Many business men not only regard all such theories with deep misgiving, but are concerned over still another aspect of their possible consequences. They see that once the point is reached where approximately half the nation’s annual income is being channeled for expenditure, either directly or indirectly, through government, it becomes more and more difficult for a system of private enterprise to sustain itself. For it is industry that must largely foot the bill for what government spends.

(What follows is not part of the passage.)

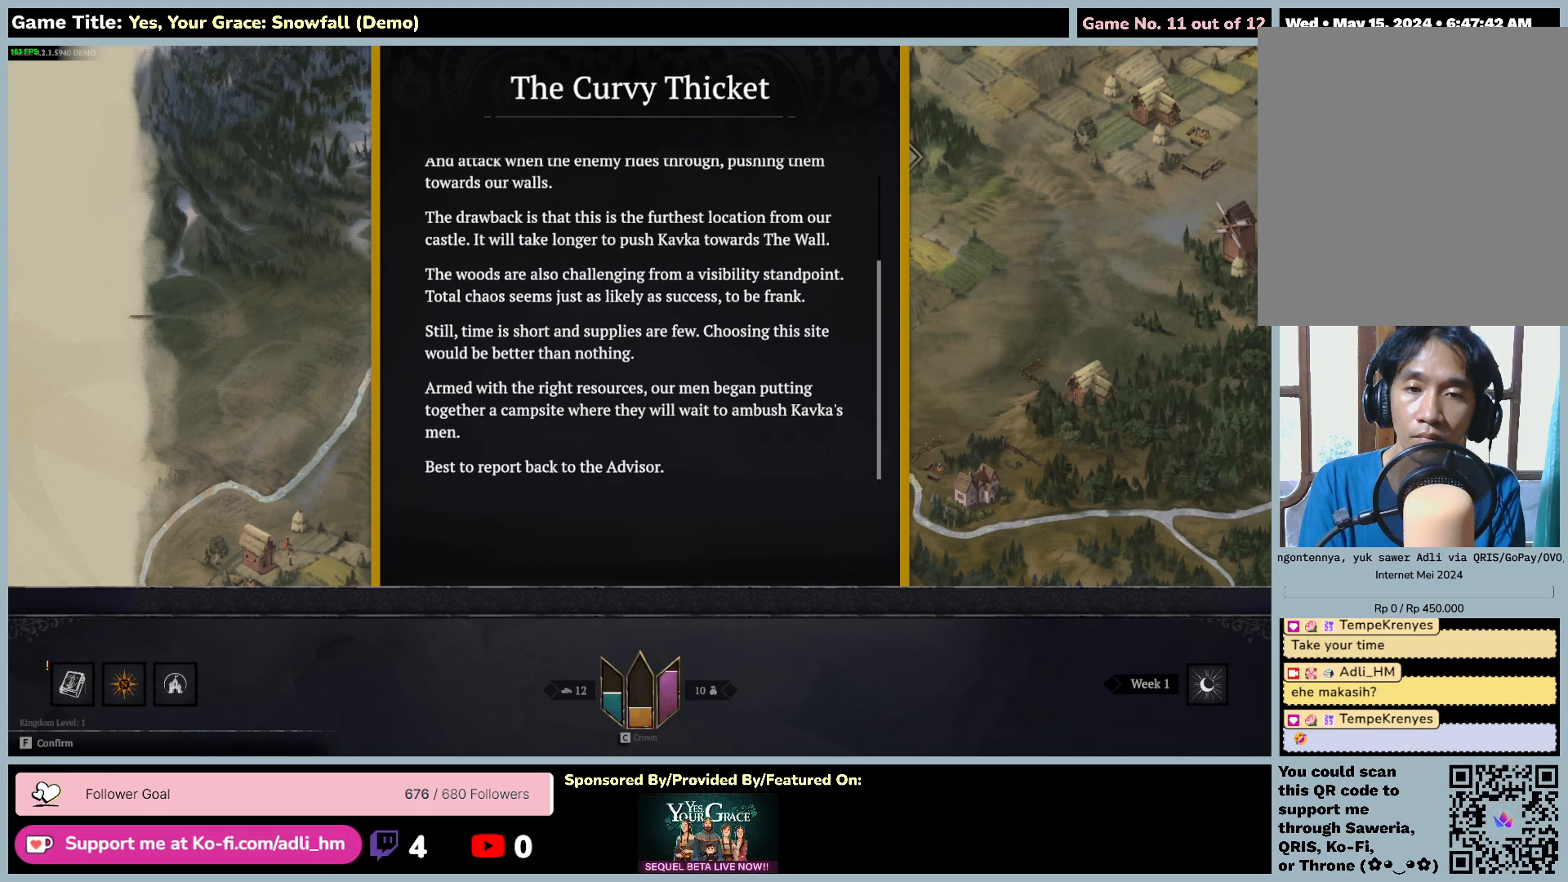
{"keys": ["f"], "mouse": [], "events": []}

Taxes and dividends flow from the same source: industrial production. Under the compulsion of an ever-widening necessity, the government increasingly ignores the principle of an equitable distribution (which Mr. Roosevelt has himself stressed), and commandeers a larger and larger share for itself. As has been demonstrated abroad, when government becomes so big as to dominate half the economy, the transition from private enterprise to state capitalism is well on its way to completion. With governmental expenditures still rising toward an unpredictable total, America is rapidly approaching that danger point.

Finally there is the task that confronts America when the war is over. Turning to the United States for help will be a bankrupt Europe, an impoverished and exhausted British Empire. In some way or other, the shattered fabric of international commerce must be mended, currencies stabilized, and millions of jobs found for demobilized armies. The first essential for rebuilding democracy abroad is to create, as its foundation, permanent economic security for its peoples.

Our own future may depend upon the skill with which this job of world reconstruction is handled. It can only be handled by an America that is economically strong, that has not been profligate of its resources, that has competent and intelligent leadership. That leadership calls for unity, not division of effort; for the release of the unmatched energies of the American people, not for the repression and controls of supergovernment, which, after all, cannot rise above the finite minds in its service.

This is the lesson that America must learn for itself while there is yet time.